The first thing that gives me pause, or perhaps hinders my enjoyment is a better word for it, is the fact that many of the factors in the story being explored here are still live issues today. This of course is also true of American Crime Story’s previous iterations—racism, homophobia, and the chasm between the rich and everyone else didn’t suddenly go away after O.J. Simpson and Andrew Cunanan did what they did—but the players and the institutions have largely changed. 
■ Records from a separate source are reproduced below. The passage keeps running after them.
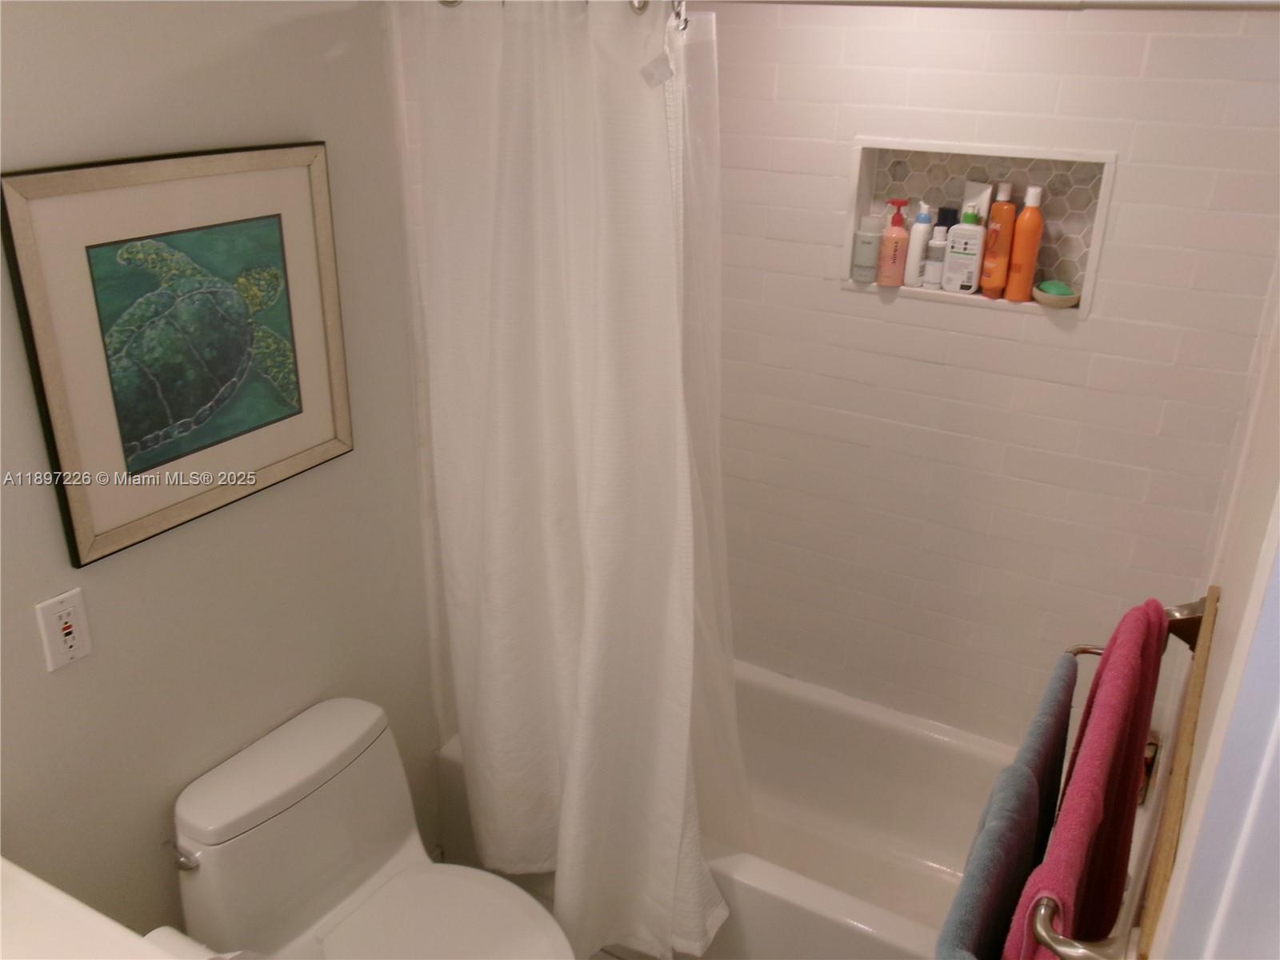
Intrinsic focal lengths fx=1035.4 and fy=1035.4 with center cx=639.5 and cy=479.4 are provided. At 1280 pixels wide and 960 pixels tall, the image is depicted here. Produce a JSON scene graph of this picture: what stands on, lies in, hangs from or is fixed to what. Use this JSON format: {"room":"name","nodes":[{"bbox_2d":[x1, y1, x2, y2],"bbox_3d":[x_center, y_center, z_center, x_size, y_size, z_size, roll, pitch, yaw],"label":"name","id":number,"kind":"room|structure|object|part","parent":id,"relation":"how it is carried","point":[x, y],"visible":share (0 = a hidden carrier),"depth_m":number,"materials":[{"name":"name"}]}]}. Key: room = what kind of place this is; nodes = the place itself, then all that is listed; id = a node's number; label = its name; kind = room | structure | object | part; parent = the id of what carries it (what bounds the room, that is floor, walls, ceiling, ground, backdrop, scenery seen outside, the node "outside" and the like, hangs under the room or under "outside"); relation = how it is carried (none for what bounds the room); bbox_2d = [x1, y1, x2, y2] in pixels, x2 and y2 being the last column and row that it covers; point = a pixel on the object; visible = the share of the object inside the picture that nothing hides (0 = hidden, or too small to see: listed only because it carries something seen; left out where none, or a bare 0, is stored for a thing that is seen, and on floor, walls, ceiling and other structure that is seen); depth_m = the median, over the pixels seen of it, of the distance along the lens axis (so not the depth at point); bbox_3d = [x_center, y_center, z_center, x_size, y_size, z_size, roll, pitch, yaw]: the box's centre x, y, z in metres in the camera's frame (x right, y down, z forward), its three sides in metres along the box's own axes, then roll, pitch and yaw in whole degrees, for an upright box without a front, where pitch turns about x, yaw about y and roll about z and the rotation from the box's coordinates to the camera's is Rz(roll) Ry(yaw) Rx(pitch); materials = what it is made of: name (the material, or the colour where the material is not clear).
{"room":"bathroom","nodes":[
{"label":"bathroom","id":0,"kind":"room"},
{"bbox_2d":[0,0,452,950],"bbox_3d":[-0.843,0.128,1.732,0.116,2.396,3.025,13,26,26],"label":"left wall","id":1,"kind":"structure","parent":0,"point":[104,568],"depth_m":1.77,"materials":[{"name":"paint"}]},
{"bbox_2d":[34,588,92,670],"bbox_3d":[-0.876,0.229,1.580,0.010,0.114,0.071,13,26,26],"label":"electrical outlet","id":2,"kind":"object","parent":1,"relation":"attached to","point":[62,646],"visible":0.99,"depth_m":1.57,"materials":[{"name":"white plastic"}]},
{"bbox_2d":[0,143,353,565],"bbox_3d":[-0.701,-0.229,1.686,0.026,0.571,0.563,13,26,26],"label":"framed picture","id":3,"kind":"object","parent":1,"relation":"attached to","point":[78,504],"visible":0.99,"depth_m":1.63},
{"bbox_2d":[440,854,666,959],"bbox_3d":[-0.121,1.502,1.665,1.851,0.096,2.994,13,26,26],"label":"floor","id":4,"kind":"structure","parent":0,"point":[618,958],"depth_m":2.46,"materials":[{"name":"tile"}]},
{"bbox_2d":[0,857,199,959],"bbox_3d":[-0.901,0.697,1.238,0.825,0.111,0.576,13,26,26],"label":"vanity countertop","id":5,"kind":"structure","parent":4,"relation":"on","point":[33,883],"depth_m":1.38,"materials":[{"name":"white stone"}]},
{"bbox_2d":[144,925,263,959],"bbox_3d":[-0.552,0.626,1.275,0.169,0.097,0.122,13,26,26],"label":"toilet paper roll","id":6,"kind":"object","parent":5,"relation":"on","point":[173,931],"visible":0.46,"depth_m":1.29,"materials":[{"name":"white"}]},
{"bbox_2d":[164,696,575,959],"bbox_3d":[-0.460,0.918,1.950,0.740,0.735,0.480,13,26,26],"label":"toilet","id":7,"kind":"object","parent":4,"relation":"on","point":[200,805],"visible":1,"depth_m":1.93,"materials":[{"name":"white ceramic"}]},
{"bbox_3d":[-0.784,0.632,1.776,0.076,0.035,0.037,13,26,26],"label":"flush lever","id":8,"kind":"part","parent":7,"relation":"part of","materials":[{"name":"silver metal"}]},
{"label":"tank lid","id":9,"kind":"part","parent":7,"relation":"part of","materials":[{"name":"white ceramic"}]},
{"bbox_3d":[-0.369,0.874,1.930,0.445,0.041,0.409,13,26,26],"label":"seat","id":10,"kind":"part","parent":7,"relation":"part of","materials":[{"name":"white plastic"}]},
{"bbox_2d":[439,657,1029,959],"bbox_3d":[0.353,0.894,2.536,1.500,0.416,0.761,13,26,26],"label":"bathtub","id":11,"kind":"object","parent":4,"relation":"on","point":[825,719],"visible":0.55,"depth_m":2.65,"materials":[{"name":"white plastic"}]},
{"bbox_2d":[692,0,1279,11],"bbox_3d":[0.398,-0.668,1.428,1.275,0.052,0.088,13,26,26],"label":"shower rod","id":12,"kind":"object","parent":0,"point":[1109,4],"visible":0.99,"depth_m":1.39,"materials":[{"name":"metal"}]},
{"bbox_2d":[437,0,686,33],"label":"curtain rings","id":13,"kind":"object","parent":12,"relation":"hanging from","point":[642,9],"visible":0.64,"depth_m":1.65,"materials":[{"name":"silver metal"}]},
{"bbox_2d":[405,0,747,959],"bbox_3d":[-0.108,0.084,1.993,0.729,1.920,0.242,13,26,26],"label":"shower curtain","id":14,"kind":"object","parent":12,"relation":"hanging from","point":[560,617],"visible":0.97,"depth_m":1.93,"materials":[{"name":"white fabric"}]},
{"bbox_2d":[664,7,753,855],"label":"shower liner","id":15,"kind":"object","parent":12,"relation":"hanging from","point":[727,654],"visible":0.32,"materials":[{"name":"white plastic"}]},
{"bbox_2d":[694,0,1279,748],"bbox_3d":[0.675,-0.183,2.516,1.554,2.350,0.146,13,26,26],"label":"tiled back wall","id":16,"kind":"structure","parent":0,"point":[836,294],"depth_m":2.35,"materials":[{"name":"white tile"}]},
{"bbox_2d":[840,136,1115,318],"bbox_3d":[0.761,-0.588,2.341,0.539,0.325,0.075,13,26,26],"label":"wall niche","id":17,"kind":"object","parent":16,"relation":"in","point":[862,184],"visible":0.63,"depth_m":2.29,"materials":[{"name":"white tile"}]},
{"bbox_2d":[851,213,883,282],"bbox_3d":[0.524,-0.531,2.387,0.060,0.146,0.058,13,26,26],"label":"clear bottle","id":18,"kind":"object","parent":17,"relation":"in","point":[867,251],"visible":1,"depth_m":2.37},
{"bbox_2d":[878,198,912,285],"bbox_3d":[0.586,-0.540,2.367,0.062,0.193,0.054,7,23,14],"label":"pump bottle","id":19,"kind":"object","parent":17,"relation":"in","point":[899,202],"visible":1,"depth_m":2.35,"materials":[{"name":"pink plastic"}]},
{"bbox_2d":[904,201,933,286],"bbox_3d":[0.638,-0.535,2.354,0.052,0.194,0.051,13,26,26],"label":"white bottle","id":20,"kind":"object","parent":17,"relation":"in","point":[918,251],"visible":0.98,"depth_m":2.34,"materials":[{"name":"white plastic"}]},
{"bbox_2d":[923,224,949,287],"bbox_3d":[0.672,-0.504,2.342,0.049,0.134,0.049,13,26,26],"label":"white bottle","id":21,"kind":"object","parent":17,"relation":"in","point":[937,243],"visible":0.99,"depth_m":2.33,"materials":[{"name":"white plastic"}]},
{"bbox_2d":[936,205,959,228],"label":"dark bottle","id":22,"kind":"object","parent":17,"relation":"in","point":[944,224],"visible":0.29,"depth_m":2.33,"materials":[{"name":"blue plastic"}]},
{"bbox_2d":[940,206,986,292],"bbox_3d":[0.720,-0.508,2.289,0.078,0.187,0.059,13,26,26],"label":"white pump bottle","id":23,"kind":"object","parent":17,"relation":"in","point":[963,224],"visible":0.99,"depth_m":2.27,"materials":[{"name":"white plastic"}]},
{"bbox_2d":[959,180,994,222],"bbox_3d":[0.742,-0.560,2.315,0.069,0.210,0.036,13,26,26],"label":"white tube","id":24,"kind":"object","parent":17,"relation":"in","point":[982,194],"visible":0.41,"depth_m":2.28,"materials":[{"name":"white plastic"}]},
{"bbox_2d":[977,180,1017,297],"bbox_3d":[0.781,-0.521,2.254,0.061,0.247,0.056,13,26,26],"label":"orange bottle","id":25,"kind":"object","parent":17,"relation":"in","point":[986,286],"visible":0.99,"depth_m":2.24,"materials":[{"name":"orange plastic"}]},
{"bbox_2d":[1003,181,1044,301],"bbox_3d":[0.831,-0.509,2.230,0.061,0.250,0.051,8,24,16],"label":"orange bottle","id":26,"kind":"object","parent":17,"relation":"in","point":[1016,259],"visible":0.99,"depth_m":2.21,"materials":[{"name":"orange plastic"}]},
{"bbox_2d":[1032,279,1080,306],"bbox_3d":[0.889,-0.398,2.215,0.106,0.045,0.100,13,26,26],"label":"soap dish","id":27,"kind":"object","parent":17,"relation":"in","point":[1061,297],"visible":0.92,"depth_m":2.19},
{"bbox_2d":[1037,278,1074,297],"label":"green soap","id":28,"kind":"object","parent":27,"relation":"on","point":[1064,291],"visible":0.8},
{"bbox_2d":[1127,267,1279,959],"bbox_3d":[0.716,0.373,1.240,0.122,2.383,2.258,13,26,26],"label":"right wall","id":29,"kind":"structure","parent":0,"point":[1230,601],"depth_m":1.26,"materials":[{"name":"paint"}]},
{"bbox_2d":[1026,592,1218,959],"bbox_3d":[0.544,0.298,1.127,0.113,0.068,0.694,13,26,26],"label":"towel bar","id":30,"kind":"object","parent":29,"relation":"attached to","point":[1191,625],"visible":0.65,"depth_m":0.96,"materials":[{"name":"metal"}]},
{"bbox_2d":[934,763,1043,959],"bbox_3d":[0.397,0.617,1.269,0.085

This isn’t true of Impeachment, which features as a character Ann Coulter (Cobie Smulders, note perfect), the ghoulish fascist who’s still spreading her filth today—or for that matter the entire Republican Party, which in a breathtaking display of hypocrisy (news flash: water is wet) has by this point in history shifted its objective from allegedly constraining the powers of an unchecked executive (this is Coulter’s stated goal in this ep) who also happens to be a con man and a serial sex abuser, to installing just such a man as chief executive and removing all checks and balances entirely. This is to say nothing of Carpenter-McMillan’s militant anti-choice bloviating, which given Texas’s dystopian new law against abortion almost physically hurts to hear. The queasiness we feel in recognizing the similarity between conservative movement’s architecture then and now is no doubt intentional, but it removes a lot of the campy fun that is Ryan Murphy’s stock in trade, even in the relatively serious and harrowing O.J. and Versace seasons.

The second thing is an issue of craft rather than facts: the way the revelation of Monica’s affair to Tripp is handled. As noted above, Lewinsky reveals the details of how her and Clinton’s relationship began and blossomed in a lunchroom convo with Linda, many months after it all happened. I get why the show does it like this: Tripp, not Lewinsky, is our true focal-point character, so it makes some sense for the show to reveal this stuff only when Tripp herself would have become familiar with it, and not before.

But romance, even a hugely inappropriate romance between an intern and the world’s most powerful man, blossoms in the moment. By treating the formation of the Clinton/Lewinsky affair as a fait accompli, the show leeches much of the sense of intensity, intimacy, and discovery from those early flirtations and meetings. Monica can say how hot it all was, but it’s hard to intuitively grasp when it’s all being told in the past tense, even as the show really gets into the weeds of it all, from Monica flashing him her thong to Clinton buying her a copy of his favorite book, Walt Whitman’s Leaves of Grass. (In retrospect, Gale Boetticher’s gift of this book to Walter White in Breaking Bad is darkly hilarious).

Be all that as it may, this is a strong second outing for Impeachment, rooted in sharp interpersonal observations and an awareness of how the personal and political intertwine, fuel one another, feed off one another, until the people are consumed and only the politics remain.